An Aug. 4 article (“Klobuchar looks into contact lens price policies”) describes Sen. Amy Klobuchar’s advocacy of fair prices for consumers purchasing contact lenses. Her position makes much of representing consumer purchasing rights. I am sympathetic to a patient’s desire to buy affordable contact lenses. However, quality and care should not be compromised by overly eager price-control measures. Safety and health should come first in all matters relating to materials that sit on the surface of the eye.
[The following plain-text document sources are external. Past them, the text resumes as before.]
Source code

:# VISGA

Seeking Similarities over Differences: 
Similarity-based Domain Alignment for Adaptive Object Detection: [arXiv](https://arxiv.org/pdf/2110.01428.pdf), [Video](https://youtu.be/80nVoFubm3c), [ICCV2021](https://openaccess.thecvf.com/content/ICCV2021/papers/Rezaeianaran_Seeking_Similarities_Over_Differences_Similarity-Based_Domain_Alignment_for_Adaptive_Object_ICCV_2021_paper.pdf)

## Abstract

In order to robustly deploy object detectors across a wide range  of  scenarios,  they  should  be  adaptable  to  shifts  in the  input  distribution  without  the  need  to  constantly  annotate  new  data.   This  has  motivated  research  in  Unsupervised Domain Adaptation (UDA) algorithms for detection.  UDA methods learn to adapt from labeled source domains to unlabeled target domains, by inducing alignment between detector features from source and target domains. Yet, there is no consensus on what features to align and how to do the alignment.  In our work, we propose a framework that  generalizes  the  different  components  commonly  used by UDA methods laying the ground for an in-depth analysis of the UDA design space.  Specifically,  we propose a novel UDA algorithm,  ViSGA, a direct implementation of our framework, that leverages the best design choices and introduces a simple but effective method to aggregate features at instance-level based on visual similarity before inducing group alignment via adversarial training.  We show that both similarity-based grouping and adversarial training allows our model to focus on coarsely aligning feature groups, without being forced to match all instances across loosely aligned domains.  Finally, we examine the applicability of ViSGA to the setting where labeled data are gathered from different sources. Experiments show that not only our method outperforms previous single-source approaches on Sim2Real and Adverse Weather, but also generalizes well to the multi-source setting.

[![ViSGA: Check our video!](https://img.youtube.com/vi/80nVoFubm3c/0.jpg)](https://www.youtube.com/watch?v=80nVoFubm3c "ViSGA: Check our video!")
I have been practicing ophthalmology in Minnesota for 40-plus years, during which time I have treated hundreds of eye injuries caused by the misguided purchase and application of contact lenses to the eye. This risk can be mitigated by professional guidance from a trained eye care professional.
Annually, 3 to 5 percent of all contact lens wearers get microbial infections. The online and big-box retailers are interested in low-cost products but offer limited professional eye care and follow-up for customers who purchase cheap or unregulated contact lenses.
The over-the-counter sale of nonprescription, one-size-fits-all cosmetic contact lenses have been shown to cause significant damage and vision loss to thousands of people, with no vision benefit gained. In 2008, I treated a woman who lost vision in both eyes after her over-the-counter, nonprescribed cosmetic contact lens adhered to her eyeball. In 2012, a colleague referred a patient to me who had lost vision in one eye from the use of cosmetic contact lenses.
The American Academy of Ophthalmology has issued a warning about the danger of over-the-counter cosmetic lenses, which are unfitted to the unique surface of a person’s eye and sold with no follow-up care until it is too late.
I hope Klobuchar realizes the potential danger in the dispensing of contact lenses with little follow-up to patients who wish to save money but may not understand the risk they incur by the easy and cheap purchase of contact lenses, prescription or cosmetic. It is nice to save money for everyday household items, but contact lenses are not items of convenience. Rather, they are a medical device regulated by the U.S. Food and Drug Administration and prescribed by a trained eye care professional.
With the act of placing a device directly onto the eye comes the risk of short or long-term infection, pain, discomfort, and permanent eye damage, a threat that is very grave and not worth saving a few pennies over.
Aaron L. Nathenson is an ophthalmologist in Minneapolis.